To legitimize the exploration operations in the North Caspian Sea region, Kazakhstan and Russia sign an Agreement on the delimitation of the seabed in the northern part of the Caspian Sea at the summit level, in order to effectuate sovereign rights for subsoil use. It is symbolic that signing of the agreement is dated to the birthday of Nursultan NAZARBAYEV. Two countries, without waiting for the rest of the Caspian neighbours, have agreed to divide the northern part of the Caspian seabed by a modified median line. Nevertheless, Azerbaijan continues to insist on the fact, that the Caspian is a lake, and proposes to divide its water area, seabed and mineral resources into national sectors, the boundary line of which will be presented as State borders.
How To Sell Future Oil?
By the autumn, economic situation becomes critical, despite all the efforts, undertaken by the Government. The budget is empty, and there is an urgent need to seek sources of its replenishment. Seemingly there is nothing to sell, because virtually, all producing and refining capacities are privately owned. If the remaining part of mining assets is privatized, the President of Kazakhoil will lead only the Office and official cars. But the problem is solved - we can sell future oil! The Government takes a decision on selling 1/7 of participation share in the international OKIOC Consortium, whose owner was a State company Kazakhstancaspishelf, to the Consortium of Japanese companies and the American Phillips Petroleum, for 600 million USD.

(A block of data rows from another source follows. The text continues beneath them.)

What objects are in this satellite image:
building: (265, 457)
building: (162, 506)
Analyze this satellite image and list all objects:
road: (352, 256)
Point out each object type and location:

Agreements, signed at the same date, are intended to make the pot sweeter: Japanese companies Marubeni, Mitsui and Mitsubishi took the obligation on reconstruction of the Atyrau Oil Refinery, and construction of a new petrochemical plastics production plant, construction of a major drilling equipment manufacture, as well as on construction of an aluminium plant in Pavlodar. As announced, four projects involve 2 billion dollars of direct investment. Phillips Petroleum, on the sidelines of oil contract, signs the commitment on the construction of LPG plant, what, as envisioned by the Government, will allow to gasify the whole country, without the use of expensive gas network.
The importance, that Kazakhstan assigns to these contracts, is intended to bring into focus the presence of President Nursultan Nazarbayev at the ceremony. He promises that "this money will be allocated to the development of education, health, pension payment, housing construction, i.e to improve the lives of our people”.
None of manufactures, promised by investors, will never be constructed. And later, Kazakhstan will has to reclaim the share of North Caspian Consortium under another terms. For the stake, equal to 8.4% of shares, in 2013 KazMunaiGas will pay to the former owner - American company ConocoPhillips - 5.4 billion USD.